Coinciding with Tuesday’s (March 7) release of his country album, Irish-born singer-songwriter Van Morrison capped off his first-ever visit to Nashville with a triumphant concert at the Ryman Auditorium.
The Nashville show was the sixth of Morrison’s seven-date concert tour to support Pay the Devil, his first album for Nashville-based Lost Highway Records. Recorded in Ireland, the 15-track album features Morrison’s versions of several country classics, including songs popularized by Hank Williams, Webb Pierce, Connie Smith and others, along with three new originals.
The Ryman’s seating capacity is less than 2,400, and tickets to the concert sold out immediately when they went on sale several weeks ago. In the hours leading up to the concert, scalpers on the street were asking as much as $1,000 for tickets with a face value of $125.
Morrison’s band hit the stage promptly for the 7:30 p.m. show time while many of the fans were still stuck in the line to enter the auditorium. Martina McBride, Dierks Bentley, Terri Clark and Brooks & Dunn’s Ronnie Dunn were among those attending.
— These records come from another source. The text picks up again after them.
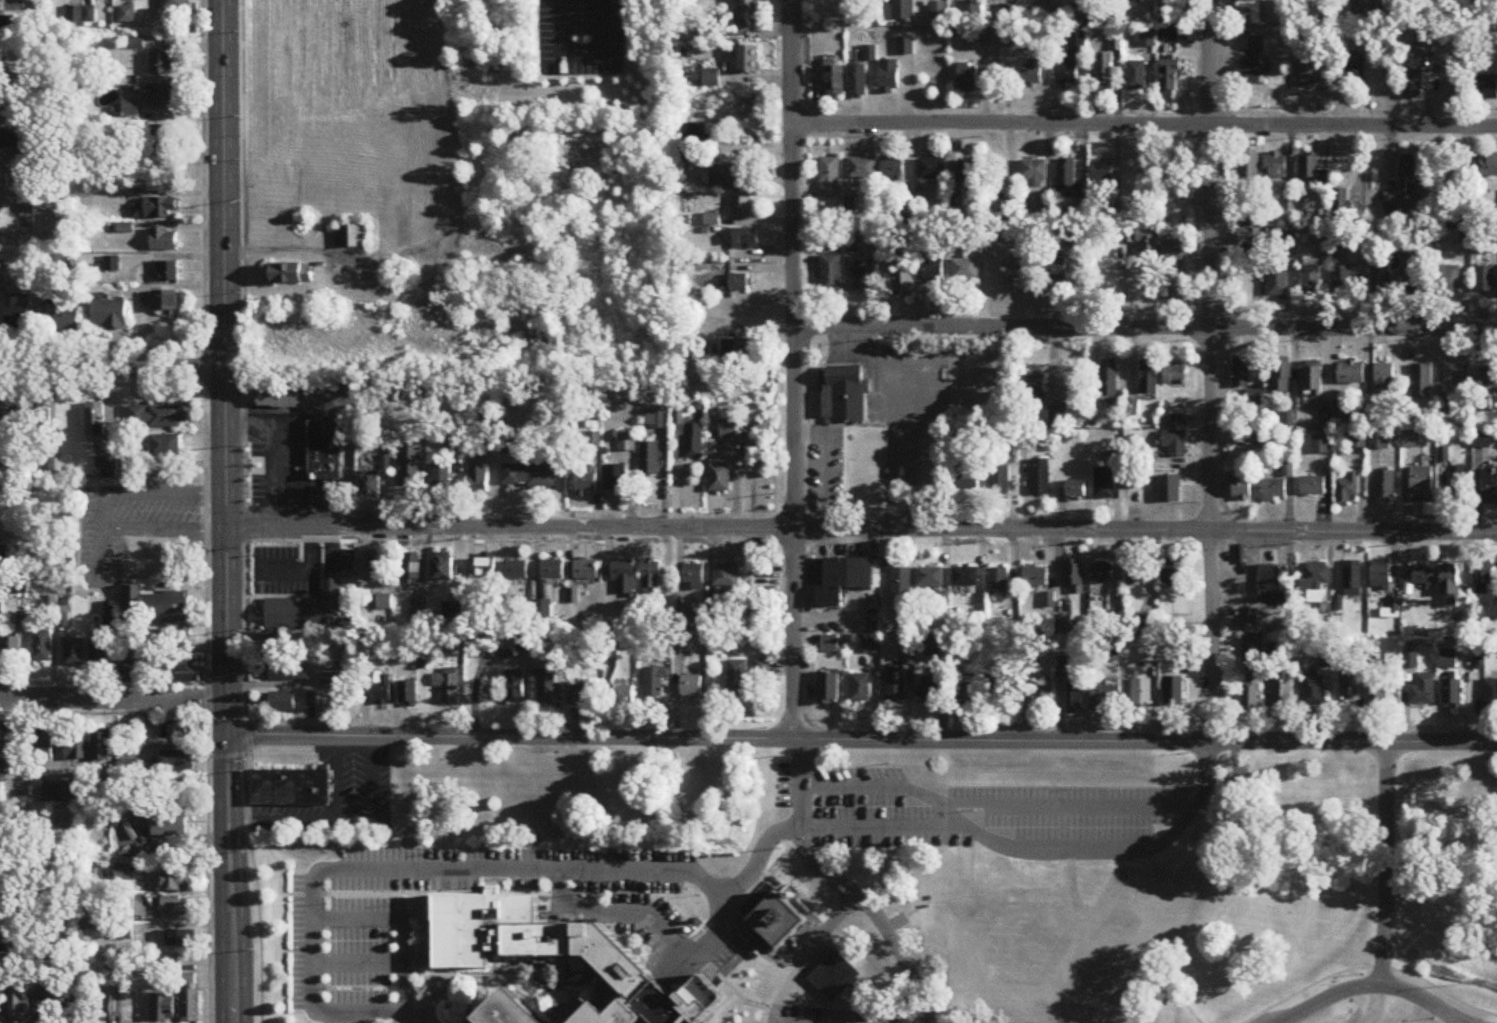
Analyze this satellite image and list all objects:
building: (1142, 1)
building: (172, 5)
building: (1048, 7)
building: (902, 11)
building: (938, 11)
building: (1247, 14)
building: (126, 16)
building: (971, 16)
building: (746, 17)
building: (1168, 21)
building: (1009, 35)
building: (1147, 41)
building: (1423, 43)
building: (1256, 45)
building: (905, 47)
building: (748, 60)
building: (1072, 63)
building: (163, 65)
building: (1354, 72)
building: (1105, 73)
building: (1250, 74)
building: (1032, 75)
building: (1314, 75)
building: (967, 77)
building: (1136, 77)
building: (889, 78)
building: (711, 79)
building: (835, 81)
building: (858, 81)
building: (1170, 81)
building: (1412, 84)
building: (1486, 93)
building: (158, 96)
road: (1145, 126)
building: (695, 134)
building: (163, 140)
building: (1276, 166)
building: (1489, 167)
building: (863, 168)
building: (893, 168)
building: (1249, 168)
building: (931, 170)
building: (1313, 172)
building: (969, 173)
building: (1033, 174)
building: (1101, 174)
building: (1408, 175)
building: (829, 177)
building: (1066, 177)
building: (730, 178)
building: (1341, 207)
building: (742, 208)
building: (155, 210)
building: (994, 211)
building: (1390, 213)
building: (1451, 218)
building: (417, 230)
building: (351, 238)
building: (1321, 239)
building: (745, 240)
building: (1249, 240)
building: (164, 241)
building: (1288, 243)
building: (1174, 251)
building: (1054, 268)
building: (965, 270)
building: (934, 271)
building: (1013, 271)
building: (166, 272)
building: (291, 274)
building: (830, 274)
building: (900, 275)
building: (1419, 275)
building: (864, 276)
building: (1380, 276)
building: (1311, 278)
building: (1448, 280)
building: (1485, 280)
building: (1277, 281)
building: (1342, 281)
building: (736, 284)
building: (165, 304)
building: (17, 315)
building: (110, 316)
building: (61, 318)
road: (1146, 329)
building: (740, 350)
road: (113, 369)
road: (794, 370)
road: (1209, 372)
building: (1241, 373)
building: (1457, 373)
building: (1351, 374)
building: (1174, 376)
building: (1281, 376)
building: (1108, 377)
building: (1148, 378)
building: (1312, 379)
building: (1384, 379)
building: (1489, 379)
building: (1422, 383)
building: (1033, 395)
building: (844, 396)
building: (1253, 396)
building: (278, 397)
road: (913, 402)
road: (281, 410)
building: (158, 417)
building: (40, 419)
building: (1341, 419)
building: (16, 420)
building: (659, 420)
building: (1178, 421)
building: (1376, 421)
building: (95, 422)
building: (763, 429)
building: (728, 430)
building: (957, 439)
building: (1481, 441)
building: (693, 442)
building: (1367, 442)
building: (625, 443)
building: (454, 444)
building: (1175, 445)
building: (1321, 446)
building: (166, 447)
building: (322, 451)
building: (649, 460)
building: (107, 467)
building: (410, 467)
building: (477, 472)
building: (528, 477)
building: (1039, 478)
building: (442, 479)
building: (719, 479)
building: (615, 480)
building: (966, 480)
building: (999, 481)
building: (586, 483)
building: (1103, 484)
building: (1422, 485)
building: (372, 487)
building: (1312, 487)
building: (1489, 488)
building: (1384, 489)
road: (886, 490)
building: (1076, 490)
building: (1169, 490)
building: (1348, 490)
building: (1461, 490)
building: (1242, 491)
building: (1275, 491)
road: (206, 511)
road: (228, 511)
road: (245, 511)
road: (102, 513)
road: (862, 531)
building: (379, 566)
building: (480, 568)
building: (443, 570)
building: (410, 571)
building: (517, 571)
building: (553, 571)
building: (585, 571)
building: (1173, 572)
building: (1102, 574)
building: (1380, 574)
building: (1483, 575)
building: (727, 576)
building: (1073, 576)
building: (694, 577)
building: (623, 578)
building: (650, 578)
building: (930, 578)
building: (965, 578)
building: (1035, 578)
building: (1136, 578)
building: (1424, 578)
building: (1352, 580)
building: (843, 581)
building: (998, 582)
building: (1318, 584)
building: (902, 585)
building: (1450, 585)
building: (1273, 586)
building: (385, 603)
building: (154, 606)
building: (309, 609)
building: (543, 610)
building: (687, 624)
building: (1148, 625)
building: (523, 643)
building: (829, 645)
building: (173, 646)
building: (870, 646)
building: (42, 647)
building: (280, 647)
building: (932, 647)
building: (12, 649)
building: (1253, 652)
building: (75, 653)
building: (99, 653)
building: (1148, 655)
building: (1447, 660)
building: (1410, 661)
building: (131, 665)
building: (762, 669)
building: (178, 671)
building: (286, 675)
building: (332, 680)
building: (737, 680)
building: (654, 685)
building: (1349, 685)
building: (827, 686)
building: (515, 687)
building: (692, 687)
building: (895, 687)
building: (860, 689)
building: (382, 690)
building: (931, 691)
building: (1423, 691)
building: (1282, 692)
building: (1313, 692)
building: (1142, 693)
building: (1250, 693)
building: (1043, 694)
building: (408, 695)
building: (622, 695)
building: (1452, 695)
building: (1490, 695)
building: (971, 696)
building: (1388, 696)
building: (582, 697)
building: (1106, 698)
road: (113, 699)
building: (1076, 699)
building: (282, 703)
building: (177, 731)
traffic signals: (228, 738)
road: (862, 740)
building: (101, 746)
building: (17, 747)
building: (75, 747)
building: (43, 750)
road: (291, 753)
building: (177, 762)
road: (880, 784)
building: (291, 790)
building: (50, 793)
road: (1058, 805)
building: (1, 816)
building: (164, 824)
road: (326, 825)
road: (1036, 838)
road: (758, 861)
road: (1386, 864)
road: (462, 872)
building: (123, 873)
building: (176, 883)
road: (842, 886)
road: (317, 896)
building: (4, 905)
building: (175, 907)
road: (617, 914)
road: (411, 915)
building: (777, 919)
road: (404, 929)
road: (423, 936)
building: (0, 937)
building: (182, 940)
building: (1060, 949)
road: (804, 954)
building: (460, 956)
road: (360, 966)
road: (448, 977)
building: (834, 979)
building: (187, 981)
road: (1373, 985)
road: (470, 1000)
building: (49, 1004)
building: (19, 1005)
building: (0, 1006)
building: (189, 1007)
building: (510, 1008)
building: (164, 1009)
building: (104, 1012)
building: (78, 1013)
building: (1142, 1021)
After a one-song warm-up from the band, Morrison strolled onstage with a saxophone to open with “Did Ye Get Healed.” Following it up with “Stranded,” a track from last year’s Magic Time album, he then moved into hardcore country with “My Bucket’s Got a Hole in It” and “There Stands the Glass.” Both of the songs sounded even stronger in concert, but the album and the show were highlighted by the somewhat obscure cover tune, “Big Blue Diamonds.” Jacky Ward’s original recording of the song barely cracked Billboard‘s country Top 40 in 1972.
Six songs into his set, Morrison returned to his more familiar original material, including a lengthy version of “Moondance.” At times, Morrison’s band featured as many as 14 musicians and background vocalists. With Morrison leading the band while helping out on saxophone and harmonica, the arrangements were razor sharp, and the quality of the musicianship second to none. Most of the players were Morrison’s longtime associates, but the country songs got an additional air of authenticity from Texas mainstay Cindy Cashdollar on Dobro and steel guitar and Asleep at the Wheel member Jason Roberts on fiddle.
Later in the show, Morrison did another three-song country segment with an emotional interpretation of Rodney Crowell’s “Till I Gain Control Again” and his own originals, “This Has Got to Stop” and “Playhouse.” Given the quality of Morrison’s latest work, the next logical progression would be for him to record an album of his own country songs. Don’t hold your breath on that happening, though. We’re talking about someone who has spent his entire career puzzling the world with what his next musical move might be.
As the 90-minute show began to wind down, he offered “It’s All in the Game,” a Tommy Edwards pop hit from the early ’50s that has long been included in Morrison’s live shows. It’s essentially a country song, and when you factor in Morrison’s fascination with Ray Charles, it’s obvious his country roots run deep. (In fact, Morrison’s brief time in Nashville included a private viewing of the Country Music Hall of Fame and Museum’s new exhibit, I Can’t Stop Loving You: Ray Charles and Country Music, that officially opens later this week.)
Given Morrison’s reputation for general grumpiness and a penchant for serious songs, it’s almost hard to believe that he’s the guy who wrote and recorded “Brown Eyed Girl.” More surprising, perhaps, is that he actually closed his show with the 1967 pop smash. On the other hand, Morrison seemed to be in a playful mood throughout Tuesday’s concert. Maybe part of it had to do with Mayor Bill Purcell declaring Tuesday as Van Morrison Day in Nashville.
After “Brown Eyed Girl,” Morrison returned to the stage for a one-song encore — “Celtic New Year” from Magic Time.
The Nashville concert followed shows in San Francisco, Los Angeles and Dallas. Morrison’s U.S. tour concludes Wednesday (March 8) in Boston.